With demos regarded by many as a part of the democratic process, it seems unlikely that, at least at the get-go, France will lose its famous 35-hour work week, or that President Jupiter will try to rein in the best national healthcare system in the world. Macron is more likely to pick on the less popular beneficiaries of the welfare state, such as pensioners and public sector workers. But where will the saved money go? To the capable, his supporters believe, but a more rigorous analysis reveals that the winners would be those Mitt Romney called “job creators”––in other words, the affluent. Nevertheless, the myth of a dynamic neoliberalism is tempting in France, where the unemployment rate is 9.6 percent and nearly one in four young people struggle to find careers. This is the result of a contract system that substitutes temporary work for the security that older employees often enjoy, and it’s one of the great failures of a socialism that isn’t really socialist anymore.

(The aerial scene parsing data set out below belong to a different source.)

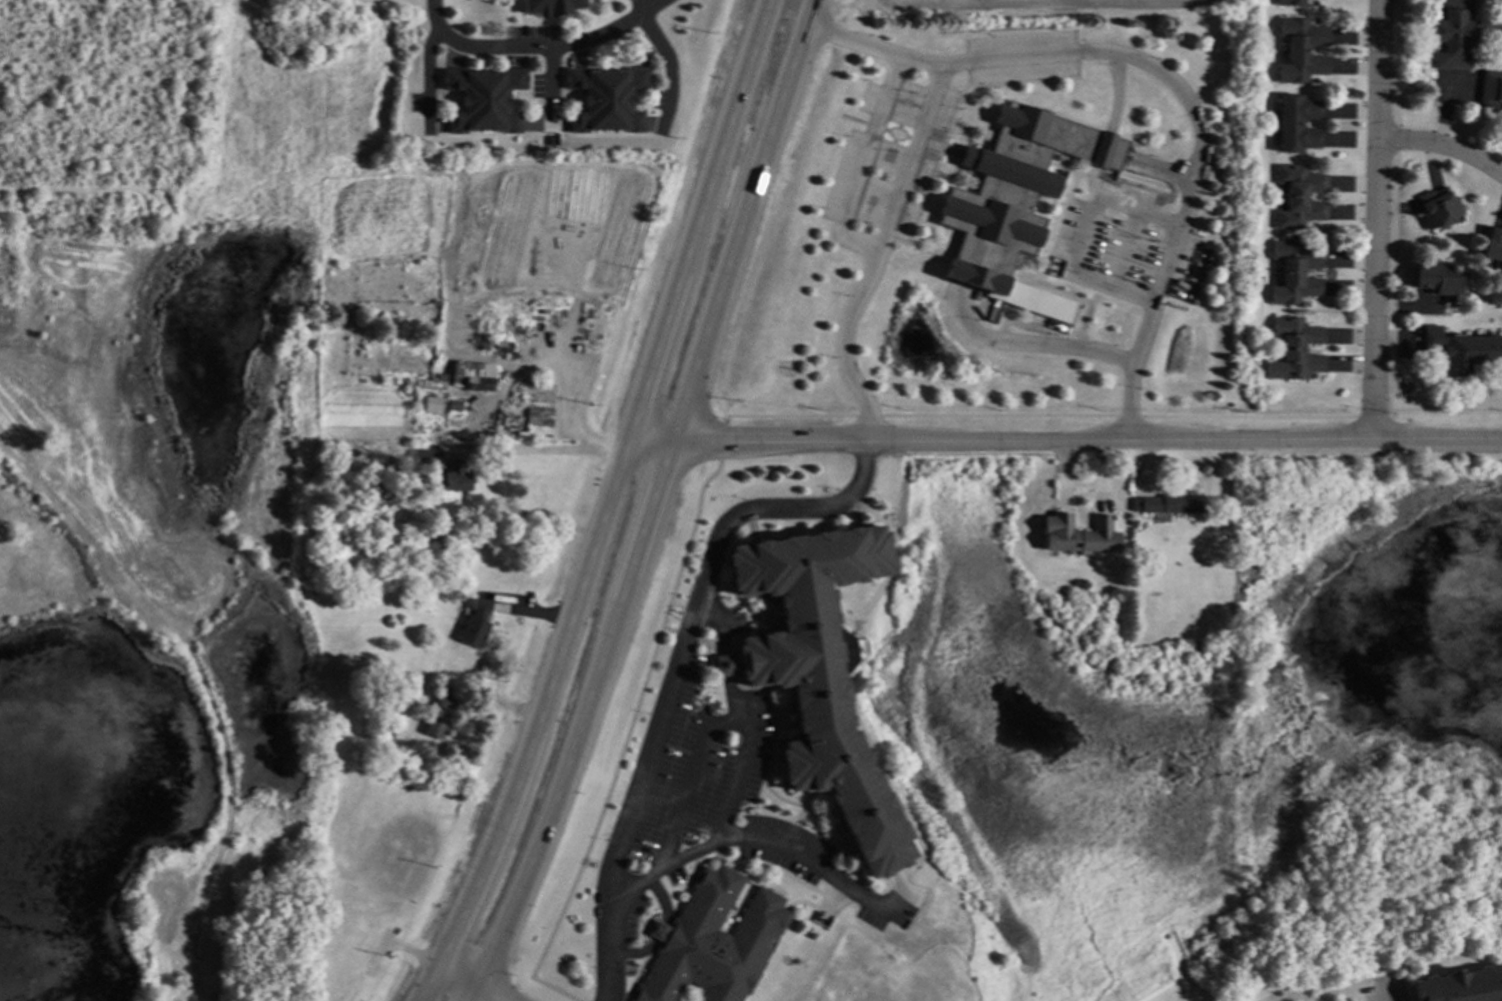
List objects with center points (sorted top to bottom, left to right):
building: (1499, 0)
building: (1289, 2)
building: (549, 6)
crop: (1039, 7)
building: (1452, 33)
road: (536, 46)
road: (872, 48)
building: (1301, 50)
road: (670, 66)
road: (428, 75)
road: (551, 87)
building: (1490, 89)
building: (605, 98)
building: (482, 99)
road: (1445, 100)
building: (1297, 124)
road: (1199, 144)
road: (1446, 146)
building: (1013, 190)
building: (1299, 197)
building: (1438, 209)
road: (1380, 219)
crop: (494, 222)
road: (1082, 237)
building: (1493, 245)
road: (862, 246)
building: (1295, 273)
building: (1440, 280)
road: (843, 341)
road: (1032, 348)
building: (501, 349)
building: (1296, 350)
building: (1461, 352)
building: (476, 379)
building: (436, 385)
building: (429, 404)
building: (453, 406)
building: (473, 406)
building: (537, 412)
road: (573, 421)
crop: (95, 422)
road: (1063, 438)
road: (537, 453)
building: (389, 471)
building: (455, 476)
road: (649, 504)
road: (606, 505)
building: (1165, 505)
building: (1080, 535)
building: (417, 596)
building: (1061, 598)
building: (475, 624)
road: (720, 625)
building: (1143, 641)
road: (677, 664)
road: (727, 668)
building: (816, 674)
building: (439, 715)
building: (392, 735)
road: (687, 787)
road: (725, 816)
road: (801, 856)
road: (662, 901)
road: (658, 935)
building: (712, 942)
road: (634, 956)
road: (470, 983)
building: (1461, 986)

How to create a dynamic economy that doesn’t transfer wealth from the needy to the rich? How to create opportunity for the young without tossing aside the elderly? How to do this amid a rapacious globalism in which capital is so mobile that it makes national sovereignty redundant except in the behavioral realm? Because the left hasn’t been able to answer these questions, while the right’s answer is a sure path to civil strife, a politician like Macron—who, as every French skeptic knows, is a former banker—seems like a new start rather than Tony Blair with a hipper tailor and a much better physique. Experience suggests that the voters who chose Macron will soon know the toll that neoliberalism takes on ordinary people, but right now it seems like the most important thing is to shake up an overly entrenched system. This is why even a formerly flaming radical and current eco-activist like Daniel Cohn-Bendit (remember when he was known as Danny the Red?) endorsed Macron.

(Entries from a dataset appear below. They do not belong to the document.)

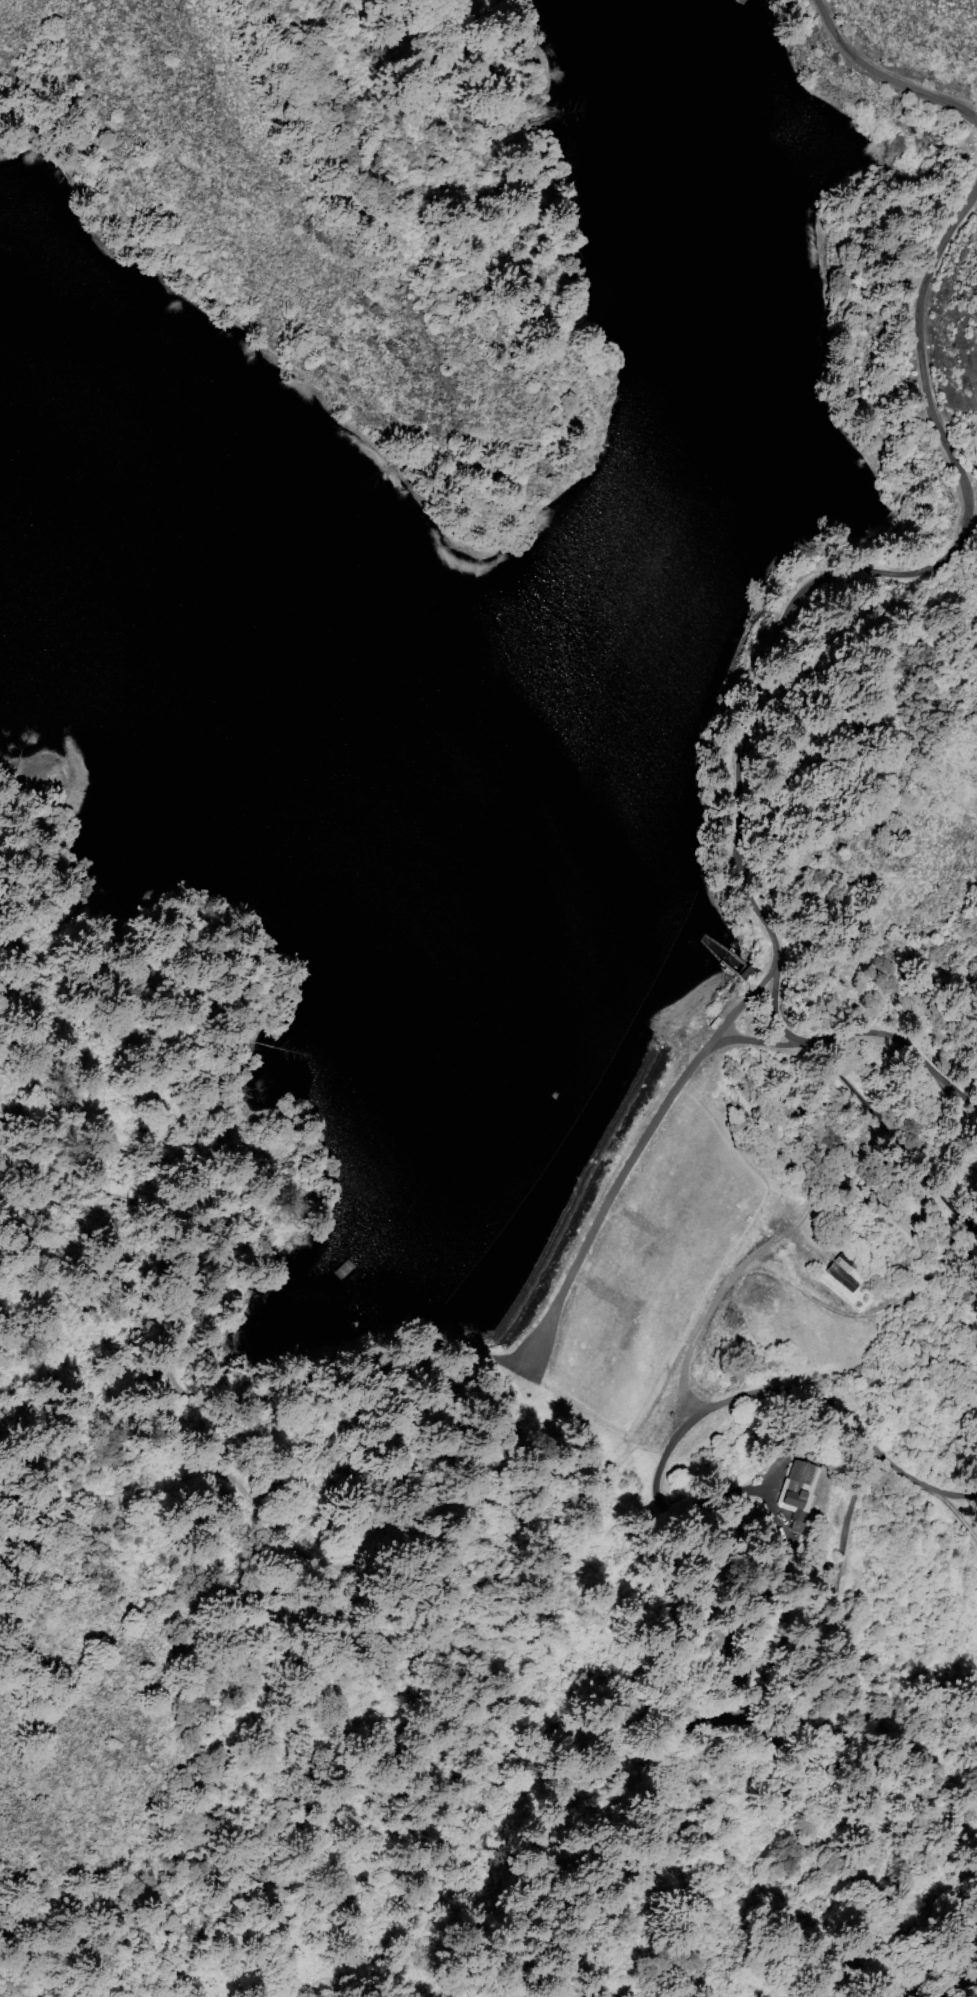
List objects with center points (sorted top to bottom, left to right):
road: (890, 70)
road: (834, 574)
dam: (626, 1101)
building: (843, 1261)
building: (841, 1276)
road: (718, 1301)
road: (821, 1302)
road: (452, 1354)
road: (821, 1400)
building: (798, 1488)
building: (787, 1549)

But beyond the pull of Jupiter, Nemesis awaits. His name is Jean-Luc Mélenchon, an independent leftist whose witty assaults on propriety (he refuses to follow the rule that deputies in the Assembly must wear a necktie) and high-tech sallies (he’s appeared in several cities at once via hologram) are combined with a program that reflects the traditional French focus on class. Think Bernie Sanders…then again, don’t, because Mélenchon wants a 90 percent tax rate on the rich. At the opposite end of the spectrum there’s another French tradition: xenophobic populism via the National Front, whose badly defeated leader, Marine LePen, must now fight for her political life against militants like her father, a hardcore bigot whose dog attacked and killed Marine’s cat. LePen wants to rename her party the Patriots, the latest attempt to cover a persistent smell by rebranding it as perfume. If she succeeds, we may see another of those brawls that make French politics so much like a struggle between small factions of anarchists. Or—who knows?—we may see the return of Sarko, a/k/a Nicolas Sarkozy, the slithery conservative whose major claim to infamy was taking campaign money from Muammar Gaddafi before helping to overthrow him. Most of my Parisian friends think the return of Sarko is even less likely than a another major flood from the Seine. But I remind them of what Louis XVI said: “Après mois, le déluge. Consider that, Monsieur Jupiter.